* _Text shown_
The Women's rhythmic group all-around competition at the 2024 Summer Olympics was held at the Adidas Arena in Paris, France, with the qualification taking place on 9 August and the final on 10 August.

==Competition format==
The competition consisted of a qualification round and a final round. The top eight teams in the qualification round advance to the final round. In each round, the teams perform two routines (one with 5 hoops, one with 3 ribbons and 2 balls), with the scores added to give a total.

* _Exercise data_

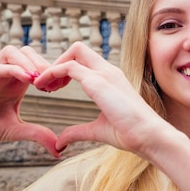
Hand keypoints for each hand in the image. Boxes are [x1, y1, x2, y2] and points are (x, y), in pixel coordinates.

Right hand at [0, 46, 63, 169]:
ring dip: (28, 62)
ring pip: (10, 52)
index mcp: (15, 83)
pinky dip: (13, 69)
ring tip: (39, 80)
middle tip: (52, 81)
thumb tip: (60, 150)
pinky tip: (27, 80)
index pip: (35, 63)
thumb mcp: (16, 131)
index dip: (50, 70)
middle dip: (42, 62)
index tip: (59, 87)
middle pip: (26, 52)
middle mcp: (3, 75)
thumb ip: (38, 135)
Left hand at [34, 42, 171, 160]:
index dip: (64, 70)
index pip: (84, 60)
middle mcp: (108, 71)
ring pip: (73, 51)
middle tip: (45, 84)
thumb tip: (60, 142)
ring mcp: (104, 74)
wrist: (148, 136)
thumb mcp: (97, 130)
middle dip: (57, 61)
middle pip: (78, 49)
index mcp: (111, 79)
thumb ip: (77, 132)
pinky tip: (44, 87)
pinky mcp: (98, 81)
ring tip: (41, 85)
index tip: (53, 88)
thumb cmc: (129, 134)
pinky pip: (69, 66)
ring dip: (53, 66)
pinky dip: (52, 73)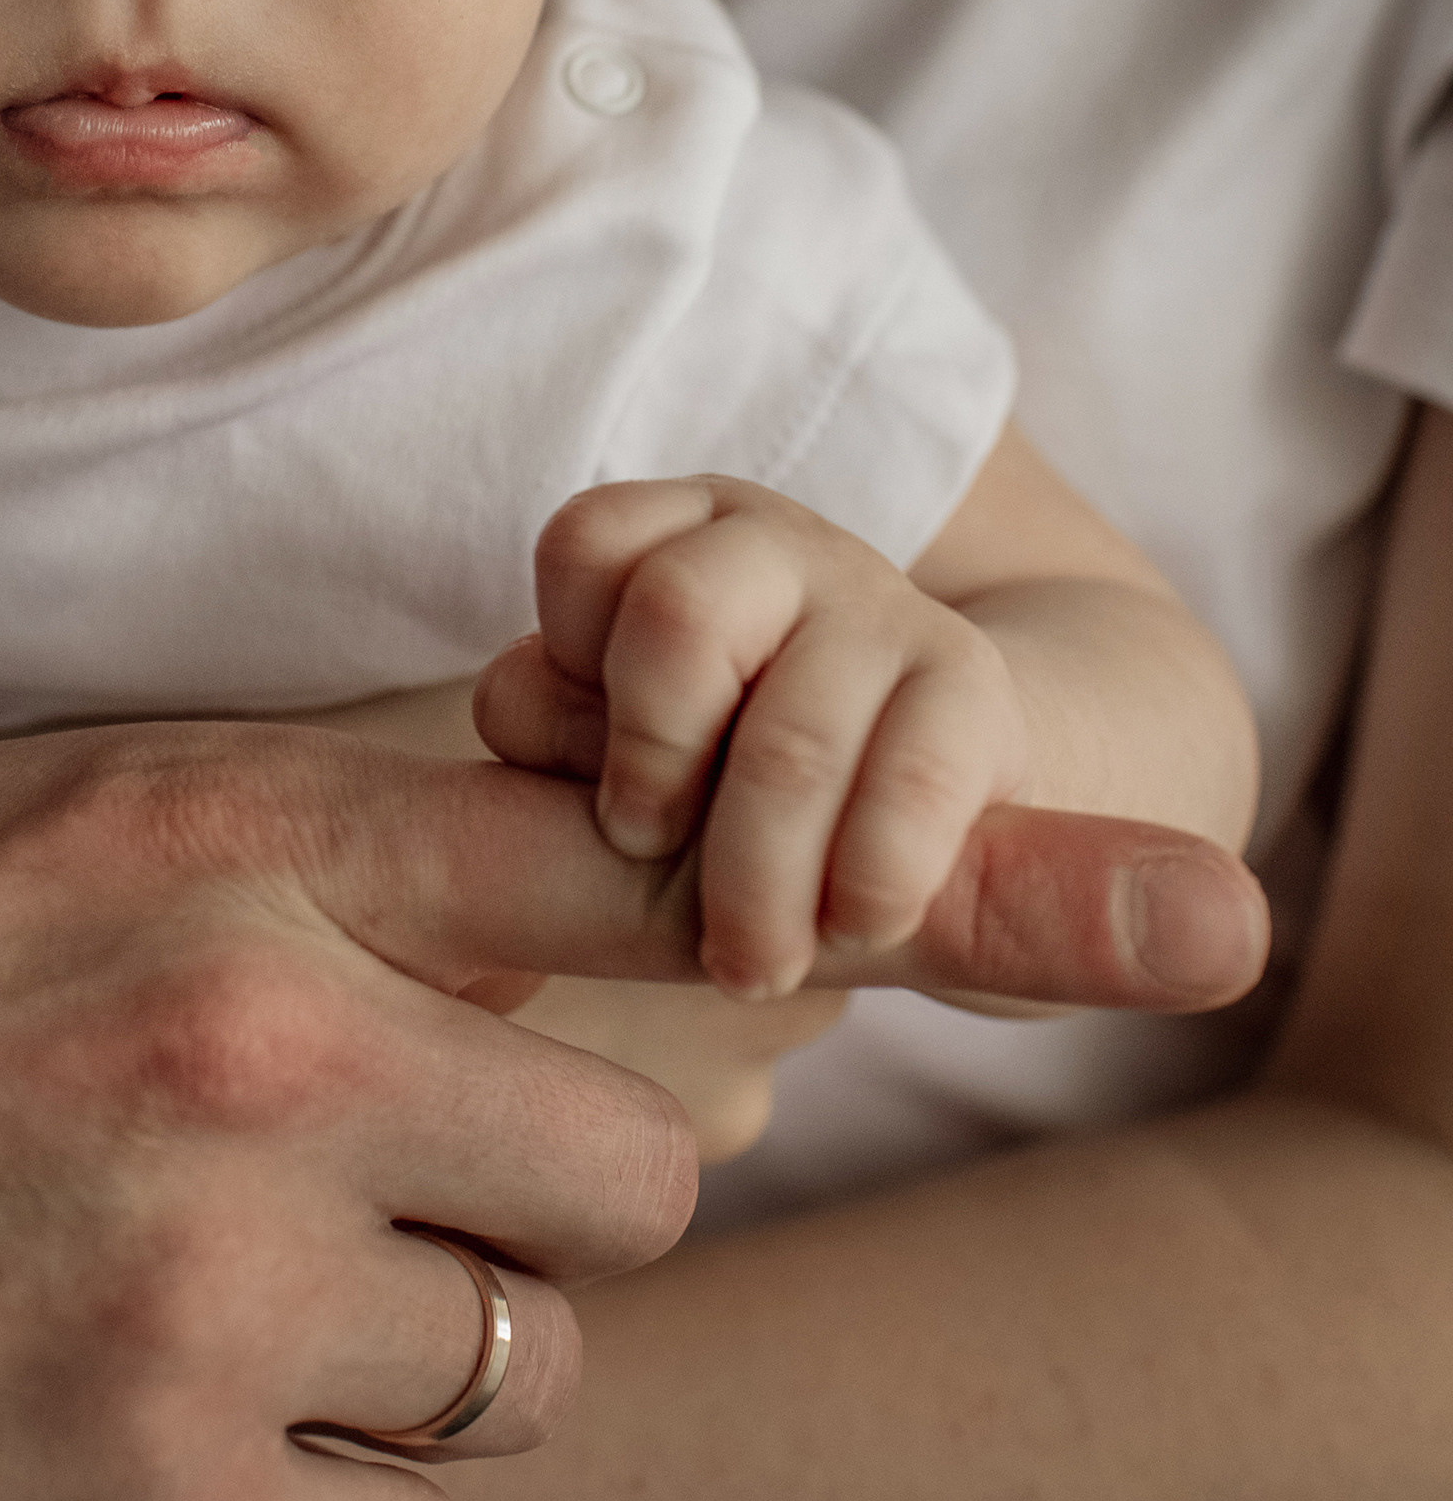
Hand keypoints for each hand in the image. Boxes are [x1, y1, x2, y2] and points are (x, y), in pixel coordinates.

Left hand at [475, 476, 1264, 1003]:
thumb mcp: (631, 745)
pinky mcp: (976, 687)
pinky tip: (851, 932)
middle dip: (651, 766)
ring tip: (745, 966)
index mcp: (678, 535)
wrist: (948, 791)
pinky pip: (910, 787)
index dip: (567, 664)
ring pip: (789, 737)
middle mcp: (777, 545)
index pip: (589, 544)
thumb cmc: (740, 779)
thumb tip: (524, 707)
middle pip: (678, 615)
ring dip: (754, 883)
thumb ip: (555, 723)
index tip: (592, 763)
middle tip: (648, 860)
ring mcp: (884, 605)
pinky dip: (864, 884)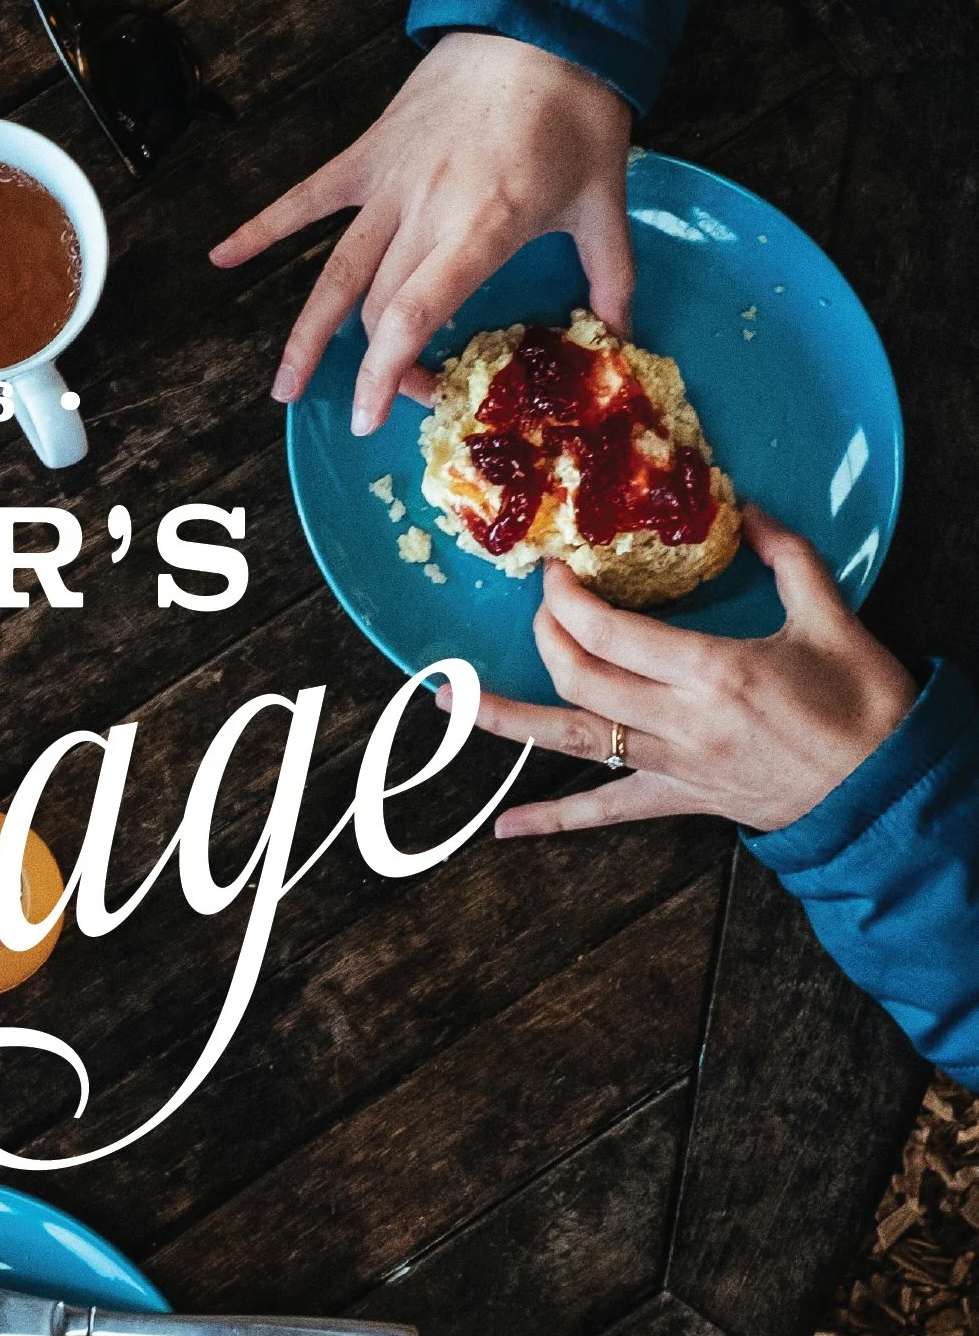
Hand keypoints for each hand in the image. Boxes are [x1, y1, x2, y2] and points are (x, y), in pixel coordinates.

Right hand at [210, 32, 634, 434]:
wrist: (543, 20)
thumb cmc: (576, 111)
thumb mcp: (605, 200)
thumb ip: (610, 275)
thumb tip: (619, 336)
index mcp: (479, 227)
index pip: (411, 316)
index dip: (389, 373)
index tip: (383, 415)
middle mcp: (423, 211)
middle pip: (376, 310)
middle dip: (378, 366)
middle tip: (393, 398)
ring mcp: (388, 183)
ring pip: (332, 273)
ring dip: (304, 336)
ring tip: (284, 388)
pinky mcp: (368, 154)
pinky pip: (306, 197)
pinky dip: (261, 226)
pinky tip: (220, 257)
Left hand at [455, 509, 916, 836]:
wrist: (888, 790)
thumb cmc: (865, 704)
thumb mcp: (831, 617)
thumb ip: (786, 555)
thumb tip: (744, 507)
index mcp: (713, 672)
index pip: (610, 631)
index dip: (569, 597)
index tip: (556, 569)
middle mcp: (678, 721)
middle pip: (578, 675)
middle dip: (546, 633)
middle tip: (540, 601)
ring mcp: (669, 765)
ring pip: (567, 741)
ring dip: (504, 721)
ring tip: (446, 702)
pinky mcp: (675, 798)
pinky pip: (602, 812)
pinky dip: (551, 820)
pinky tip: (502, 828)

* _Aim of the task_
Reproduce word for word the part of the passage on the Olympic rhythmic group all-around competition that begins at the words "The Women's rhythmic" and stops after the words "give a total.".

* _Output of the task_
The Women's rhythmic group all-around competition at the 2024 Summer Olympics was held at the Adidas Arena in Paris, France, with the qualification taking place on 9 August and the final on 10 August.

==Competition format==
The competition consisted of a qualification round and a final round. The top eight teams in the qualification round advance to the final round. In each round, the teams perform two routines (one with 5 hoops, one with 3 ribbons and 2 balls), with the scores added to give a total.